While Joseph Stalin was largely right in the famous (if likely misattributed) quote that “A single death is a tragedy; a million deaths is a statistic”, these statistics are still powerful in their own way. Death tolls might not make an individual 'feel' much, but they do hold weight for those more analytically minded, including policy-makers and politicians.
“Historically, these numbers matter, experts say, because they can have a direct impact on policy, accountability and a global sense of urgency. The legacy of the Holocaust has become inextricably linked with the figure of six million Jews killed in Europe. The staggering death toll of the Rwandan genocide — one million Tutsis killed in 100 days — is seared into the framework of that nation’s reconciliation process.”
Unfortunately, in Syria, the situation is so bad that we have stopped counting the dead. The UN gave up in 2014, while the most recent comprehensive death toll estimate was published in 2016.

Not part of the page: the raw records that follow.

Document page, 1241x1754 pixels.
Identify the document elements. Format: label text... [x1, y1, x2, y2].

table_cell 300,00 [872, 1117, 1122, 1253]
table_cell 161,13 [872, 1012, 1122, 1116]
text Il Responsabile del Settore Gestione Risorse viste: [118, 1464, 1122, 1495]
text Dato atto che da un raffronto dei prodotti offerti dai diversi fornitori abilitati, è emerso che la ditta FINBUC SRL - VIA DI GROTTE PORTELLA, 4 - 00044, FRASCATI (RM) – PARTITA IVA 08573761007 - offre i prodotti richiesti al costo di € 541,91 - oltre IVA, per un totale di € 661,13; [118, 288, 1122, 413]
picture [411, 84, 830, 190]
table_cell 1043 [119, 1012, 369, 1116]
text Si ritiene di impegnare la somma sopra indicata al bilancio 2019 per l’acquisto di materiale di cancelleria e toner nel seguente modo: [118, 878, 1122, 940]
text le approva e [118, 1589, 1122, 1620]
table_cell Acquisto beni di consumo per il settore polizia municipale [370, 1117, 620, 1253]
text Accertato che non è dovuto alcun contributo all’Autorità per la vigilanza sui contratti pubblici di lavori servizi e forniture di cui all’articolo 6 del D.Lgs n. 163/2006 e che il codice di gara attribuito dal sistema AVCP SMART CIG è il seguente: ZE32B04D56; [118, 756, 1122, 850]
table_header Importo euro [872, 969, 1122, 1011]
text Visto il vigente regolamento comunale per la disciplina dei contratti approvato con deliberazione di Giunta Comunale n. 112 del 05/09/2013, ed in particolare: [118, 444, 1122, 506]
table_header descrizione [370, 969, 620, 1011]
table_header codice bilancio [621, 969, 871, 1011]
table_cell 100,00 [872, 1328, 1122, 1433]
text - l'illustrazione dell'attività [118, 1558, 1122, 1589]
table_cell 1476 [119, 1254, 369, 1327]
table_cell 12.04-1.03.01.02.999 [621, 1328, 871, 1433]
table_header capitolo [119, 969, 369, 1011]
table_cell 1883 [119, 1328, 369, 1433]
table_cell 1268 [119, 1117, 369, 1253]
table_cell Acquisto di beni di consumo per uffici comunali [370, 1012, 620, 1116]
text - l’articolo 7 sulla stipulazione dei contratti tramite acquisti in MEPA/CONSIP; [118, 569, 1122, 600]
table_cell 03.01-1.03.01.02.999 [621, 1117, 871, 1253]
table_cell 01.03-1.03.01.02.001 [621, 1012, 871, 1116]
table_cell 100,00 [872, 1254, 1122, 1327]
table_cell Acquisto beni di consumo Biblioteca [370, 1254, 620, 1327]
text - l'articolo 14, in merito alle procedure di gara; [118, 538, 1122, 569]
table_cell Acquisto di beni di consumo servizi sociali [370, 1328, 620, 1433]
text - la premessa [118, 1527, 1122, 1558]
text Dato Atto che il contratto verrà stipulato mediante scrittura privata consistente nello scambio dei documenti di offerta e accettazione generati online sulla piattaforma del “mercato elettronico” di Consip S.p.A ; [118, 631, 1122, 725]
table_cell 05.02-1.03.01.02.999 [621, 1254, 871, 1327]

Now most media outlets, and indeed the UN, simply refer to 'hundreds of thousands of dead', a number which has such a large range that it approaches a near-Stalinist level of cynicism. So what do we really know about the current death toll in Syria?
Megan Specia's report for the New York Times examines this question and the difficulty of answering it. We know that the number of dead is now well over 500,000, but by how much is almost impossible to answer. Do we de-humanize people's deaths further to the point where they are just 'projections' and 'statistical predictions'? Or do we narrow our count to only those whose deaths can be conclusively proven through the fog of war, and in doing so, risk under-counting by a wide margin?